Проклятая, ревущая пурга! Вечно проклятые, жалкие люди! Проклятое безразличие подлецов! Проклятье... проклятые на вечные времена...
Внезапно ледяное дуновение... Спокойный свет взволнованно колышется в комнате.
Лампада погасла.
Свет от свечи падает мне в лицо, и я содрогаюсь от страха. Кто это?

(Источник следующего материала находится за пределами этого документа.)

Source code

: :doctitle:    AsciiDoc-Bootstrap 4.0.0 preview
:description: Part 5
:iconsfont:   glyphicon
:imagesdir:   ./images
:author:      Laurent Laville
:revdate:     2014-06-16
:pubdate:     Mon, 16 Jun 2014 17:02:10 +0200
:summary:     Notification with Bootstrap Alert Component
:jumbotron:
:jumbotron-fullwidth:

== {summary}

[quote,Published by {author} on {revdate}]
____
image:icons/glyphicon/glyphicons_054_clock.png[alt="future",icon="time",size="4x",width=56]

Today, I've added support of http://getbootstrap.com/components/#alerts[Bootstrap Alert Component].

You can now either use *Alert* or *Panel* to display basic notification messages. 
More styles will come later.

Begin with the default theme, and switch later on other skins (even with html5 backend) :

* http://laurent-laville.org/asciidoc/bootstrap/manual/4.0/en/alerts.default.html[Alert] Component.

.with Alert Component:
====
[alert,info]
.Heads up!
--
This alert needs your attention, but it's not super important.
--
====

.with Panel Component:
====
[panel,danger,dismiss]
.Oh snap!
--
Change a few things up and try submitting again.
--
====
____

– Давай,... вставай, Федя... это я, Иван! – говорит твердый голос. Он внезапно придает мне внутреннее тепло и силу.
Он подпирает меня как ребенка, огромный кусок льда. В свете фонаря мы идем по комнатам. Осторожно гасится свеча, потому что она сейчас очень ценная вещь. Он открывает дверь, и мы выходим наружу в метущий снег, бурный шторм.
– Вот, Федя, одень, моя меховая шапка. Ты простудишься... Вот тут у тебя еще и мои перчатки... Мне все это больше не нужно... У меня ты можешь поесть, Федя...
– Поесть?
– Хлеб, масло, сыр, а еще белый хлеб, колбаса...
– Иван!
– Нет, мой дорогой, я не сошел с ума. Это правда, и ты скоро сам все увидишь. Только пойдем, иди, Федя, застегни свою шкуру. Тут холодно, пошли, мой дорогой. Это все правда!